» **About this exercise**:
Reproduce exactly, and only, the lines below from the one containing "neck: (667, 893)" through the one containing "left back paw: (753, 999)".

[Start of Attachment]

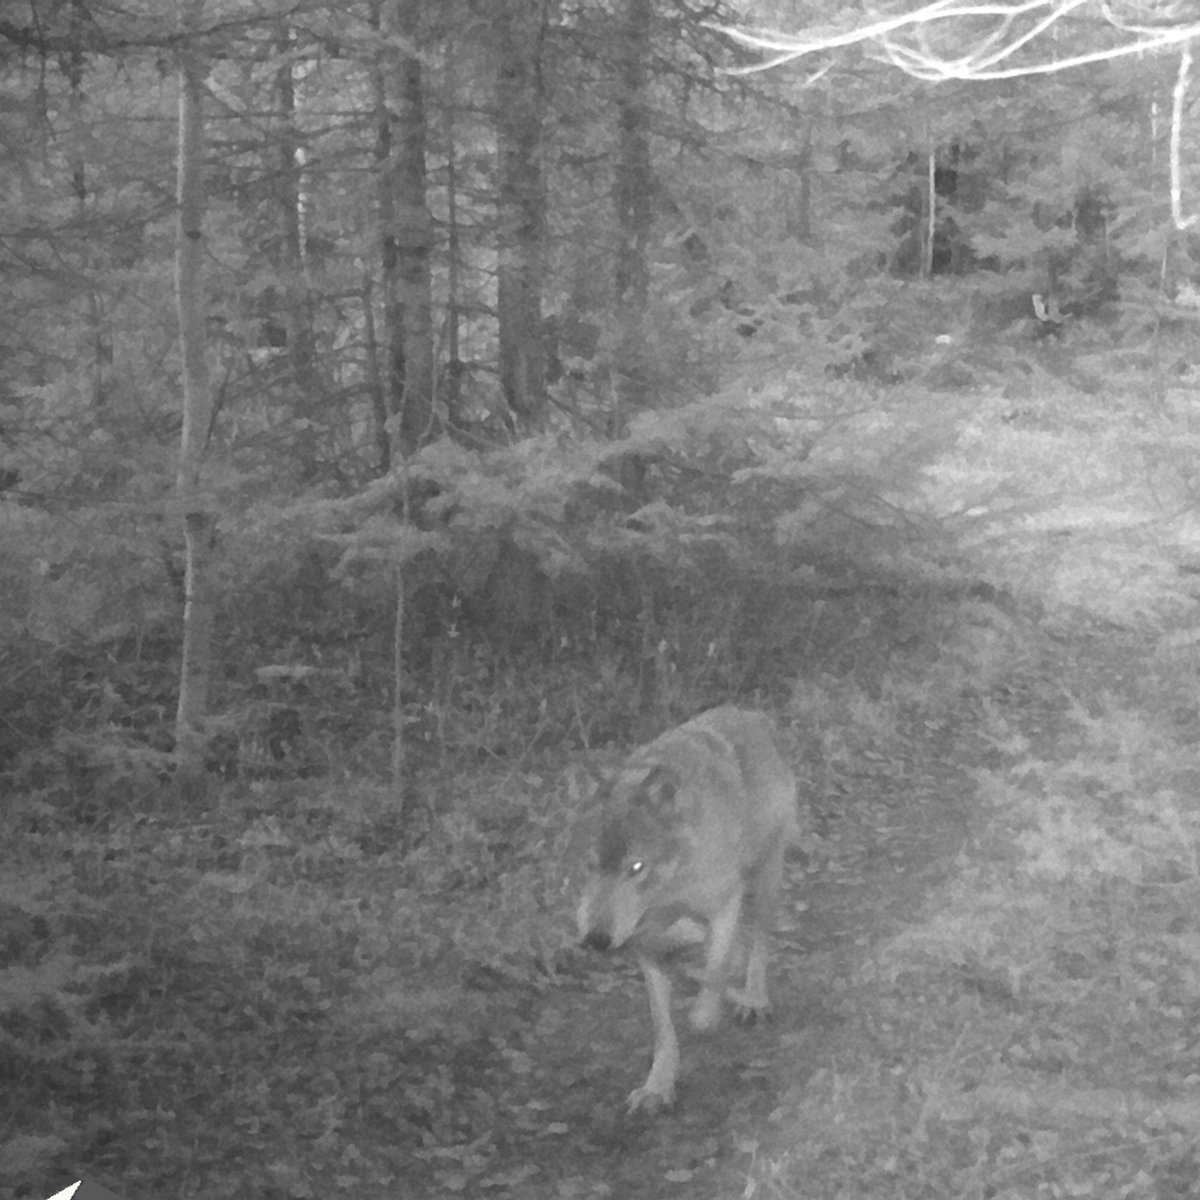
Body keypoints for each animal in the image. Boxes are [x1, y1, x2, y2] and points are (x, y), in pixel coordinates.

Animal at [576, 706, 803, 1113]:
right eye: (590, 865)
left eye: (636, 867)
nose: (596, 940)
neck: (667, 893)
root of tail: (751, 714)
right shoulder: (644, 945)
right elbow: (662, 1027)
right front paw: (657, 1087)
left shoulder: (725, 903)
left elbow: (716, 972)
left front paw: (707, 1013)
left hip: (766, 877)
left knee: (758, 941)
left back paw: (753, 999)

[End of Attachment]
[Start of Attachment]

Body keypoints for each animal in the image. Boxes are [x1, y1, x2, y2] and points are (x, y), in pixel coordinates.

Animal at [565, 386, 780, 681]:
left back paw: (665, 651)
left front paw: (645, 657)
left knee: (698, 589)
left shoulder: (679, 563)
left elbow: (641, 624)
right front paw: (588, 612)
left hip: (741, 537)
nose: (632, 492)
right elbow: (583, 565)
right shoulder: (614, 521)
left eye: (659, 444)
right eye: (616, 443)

[End of Attachment]

» **Answer area**:
neck: (667, 893)
root of tail: (751, 714)
right shoulder: (644, 945)
right elbow: (662, 1027)
right front paw: (657, 1087)
left shoulder: (725, 903)
left elbow: (716, 972)
left front paw: (707, 1013)
left hip: (766, 877)
left knee: (758, 941)
left back paw: (753, 999)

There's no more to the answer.